Propane stocks increased 0.7 million barrels from the previous report week; propane stocks are 88.9 million barrels. The report estimated current demand at 1.514 million barrels per day, an increase of 229,000 barrels daily from the previous report week.


Natural Gas

The STEO also offered a forecast for natural gas exports. EIA expects the United States to continue to be a net exporter into 2021. LNG exports rose as new facilities came on line. Net exports are expected to be 7.3 Bcf in 2020, rising to 8.9 Bcf in the following year.

According to EIA:

The net withdrawal from storage totaled 109 Bcf for the week ending January 10, compared with the five-year (2015–19) average net withdrawal of 184 Bcf and last year’s net withdrawal of 82 Bcf during the same week. Working natural gas stocks totaled 3,039 Bcf, which is 149 Bcf more than the five-year average and 494 Bcf more than last year at this time.

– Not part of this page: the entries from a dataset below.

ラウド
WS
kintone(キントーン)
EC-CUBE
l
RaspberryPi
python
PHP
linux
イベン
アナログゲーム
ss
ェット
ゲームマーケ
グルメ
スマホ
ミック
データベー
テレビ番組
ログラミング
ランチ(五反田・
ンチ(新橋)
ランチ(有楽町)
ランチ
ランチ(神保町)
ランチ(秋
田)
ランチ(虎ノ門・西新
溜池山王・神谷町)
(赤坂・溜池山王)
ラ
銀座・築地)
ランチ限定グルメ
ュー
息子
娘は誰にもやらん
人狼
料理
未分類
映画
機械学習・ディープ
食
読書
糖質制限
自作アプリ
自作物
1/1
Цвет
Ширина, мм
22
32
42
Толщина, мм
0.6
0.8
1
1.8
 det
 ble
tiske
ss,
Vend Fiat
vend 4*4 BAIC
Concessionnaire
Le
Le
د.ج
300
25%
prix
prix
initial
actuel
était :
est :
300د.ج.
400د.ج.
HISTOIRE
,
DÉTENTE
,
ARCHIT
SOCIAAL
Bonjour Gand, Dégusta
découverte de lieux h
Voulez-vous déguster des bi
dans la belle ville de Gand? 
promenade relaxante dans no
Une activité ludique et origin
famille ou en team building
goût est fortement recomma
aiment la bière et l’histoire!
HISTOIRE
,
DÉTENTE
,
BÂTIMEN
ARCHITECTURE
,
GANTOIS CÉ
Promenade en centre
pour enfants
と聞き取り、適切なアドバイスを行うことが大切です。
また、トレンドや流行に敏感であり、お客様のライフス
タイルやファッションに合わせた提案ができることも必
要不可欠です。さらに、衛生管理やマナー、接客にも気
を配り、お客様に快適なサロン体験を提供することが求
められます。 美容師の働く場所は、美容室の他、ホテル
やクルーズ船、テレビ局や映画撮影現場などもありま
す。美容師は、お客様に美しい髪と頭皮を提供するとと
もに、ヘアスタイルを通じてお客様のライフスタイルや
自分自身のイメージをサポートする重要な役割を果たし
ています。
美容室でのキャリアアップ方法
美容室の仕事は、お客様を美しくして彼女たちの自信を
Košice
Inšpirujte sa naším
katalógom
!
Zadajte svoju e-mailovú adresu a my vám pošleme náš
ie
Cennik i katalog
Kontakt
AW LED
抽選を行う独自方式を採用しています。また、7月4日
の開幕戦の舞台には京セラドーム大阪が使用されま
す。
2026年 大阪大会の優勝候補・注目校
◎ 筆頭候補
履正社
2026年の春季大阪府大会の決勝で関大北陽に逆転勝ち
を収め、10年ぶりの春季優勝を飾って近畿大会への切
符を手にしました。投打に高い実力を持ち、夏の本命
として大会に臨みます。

The average rate of withdrawal from storage is 15% lower than the five-year average so far in the withdrawal season (November through March). If the rate of withdrawal from storage matched the five-year average of 14.7 Bcf/d for the remainder of the withdrawal season, the total inventory would be 1,846 Bcf on March 31, which is 149 Bcf higher than the five-year average of 1,697 Bcf for that time of year.